== INSTRUCTIONS TO FOLLOW ==
Retype the portion of the listing below that begins with the line containing "scientific name: Etheostoma exile" and continues through the last line of the listing, both included, without changing any line.

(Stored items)
»»

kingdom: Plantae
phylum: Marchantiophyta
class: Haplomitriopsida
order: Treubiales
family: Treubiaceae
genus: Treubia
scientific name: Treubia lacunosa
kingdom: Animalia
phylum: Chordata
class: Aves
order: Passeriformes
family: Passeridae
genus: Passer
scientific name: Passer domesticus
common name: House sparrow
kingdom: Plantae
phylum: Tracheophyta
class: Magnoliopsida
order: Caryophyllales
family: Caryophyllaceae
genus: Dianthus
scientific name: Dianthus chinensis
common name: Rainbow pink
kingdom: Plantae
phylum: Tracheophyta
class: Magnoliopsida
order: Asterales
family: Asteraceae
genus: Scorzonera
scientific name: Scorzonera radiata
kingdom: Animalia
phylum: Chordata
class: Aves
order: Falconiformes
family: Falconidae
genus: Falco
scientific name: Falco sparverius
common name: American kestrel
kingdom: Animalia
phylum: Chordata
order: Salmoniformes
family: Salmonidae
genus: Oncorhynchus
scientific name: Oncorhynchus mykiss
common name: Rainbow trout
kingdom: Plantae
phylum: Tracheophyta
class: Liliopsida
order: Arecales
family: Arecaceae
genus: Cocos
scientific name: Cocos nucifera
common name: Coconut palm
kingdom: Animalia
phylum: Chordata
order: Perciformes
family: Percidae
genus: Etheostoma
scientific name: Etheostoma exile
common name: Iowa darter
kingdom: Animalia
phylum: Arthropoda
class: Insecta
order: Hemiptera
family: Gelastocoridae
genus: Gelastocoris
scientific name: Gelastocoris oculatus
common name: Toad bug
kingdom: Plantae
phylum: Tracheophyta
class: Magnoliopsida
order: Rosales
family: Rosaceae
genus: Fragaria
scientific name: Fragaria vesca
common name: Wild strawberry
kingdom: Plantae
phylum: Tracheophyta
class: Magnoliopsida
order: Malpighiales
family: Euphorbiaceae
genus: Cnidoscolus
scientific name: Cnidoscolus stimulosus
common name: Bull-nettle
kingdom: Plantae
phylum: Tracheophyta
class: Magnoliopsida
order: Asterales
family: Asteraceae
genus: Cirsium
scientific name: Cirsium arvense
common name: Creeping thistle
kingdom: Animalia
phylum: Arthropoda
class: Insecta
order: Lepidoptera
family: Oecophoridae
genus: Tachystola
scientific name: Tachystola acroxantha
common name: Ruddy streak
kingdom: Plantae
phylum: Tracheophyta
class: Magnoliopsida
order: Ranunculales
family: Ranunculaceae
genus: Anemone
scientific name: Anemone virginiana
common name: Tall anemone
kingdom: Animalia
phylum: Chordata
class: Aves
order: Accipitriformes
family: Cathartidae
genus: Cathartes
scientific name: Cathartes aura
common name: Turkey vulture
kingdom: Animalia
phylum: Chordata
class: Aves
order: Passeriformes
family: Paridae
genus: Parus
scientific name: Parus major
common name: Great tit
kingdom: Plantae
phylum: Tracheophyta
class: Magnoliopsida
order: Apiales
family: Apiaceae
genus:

««

== WRITTEN ANSWER ==
scientific name: Etheostoma exile
common name: Iowa darter
kingdom: Animalia
phylum: Arthropoda
class: Insecta
order: Hemiptera
family: Gelastocoridae
genus: Gelastocoris
scientific name: Gelastocoris oculatus
common name: Toad bug
kingdom: Plantae
phylum: Tracheophyta
class: Magnoliopsida
order: Rosales
family: Rosaceae
genus: Fragaria
scientific name: Fragaria vesca
common name: Wild strawberry
kingdom: Plantae
phylum: Tracheophyta
class: Magnoliopsida
order: Malpighiales
family: Euphorbiaceae
genus: Cnidoscolus
scientific name: Cnidoscolus stimulosus
common name: Bull-nettle
kingdom: Plantae
phylum: Tracheophyta
class: Magnoliopsida
order: Asterales
family: Asteraceae
genus: Cirsium
scientific name: Cirsium arvense
common name: Creeping thistle
kingdom: Animalia
phylum: Arthropoda
class: Insecta
order: Lepidoptera
family: Oecophoridae
genus: Tachystola
scientific name: Tachystola acroxantha
common name: Ruddy streak
kingdom: Plantae
phylum: Tracheophyta
class: Magnoliopsida
order: Ranunculales
family: Ranunculaceae
genus: Anemone
scientific name: Anemone virginiana
common name: Tall anemone
kingdom: Animalia
phylum: Chordata
class: Aves
order: Accipitriformes
family: Cathartidae
genus: Cathartes
scientific name: Cathartes aura
common name: Turkey vulture
kingdom: Animalia
phylum: Chordata
class: Aves
order: Passeriformes
family: Paridae
genus: Parus
scientific name: Parus major
common name: Great tit
kingdom: Plantae
phylum: Tracheophyta
class: Magnoliopsida
order: Apiales
family: Apiaceae
genus:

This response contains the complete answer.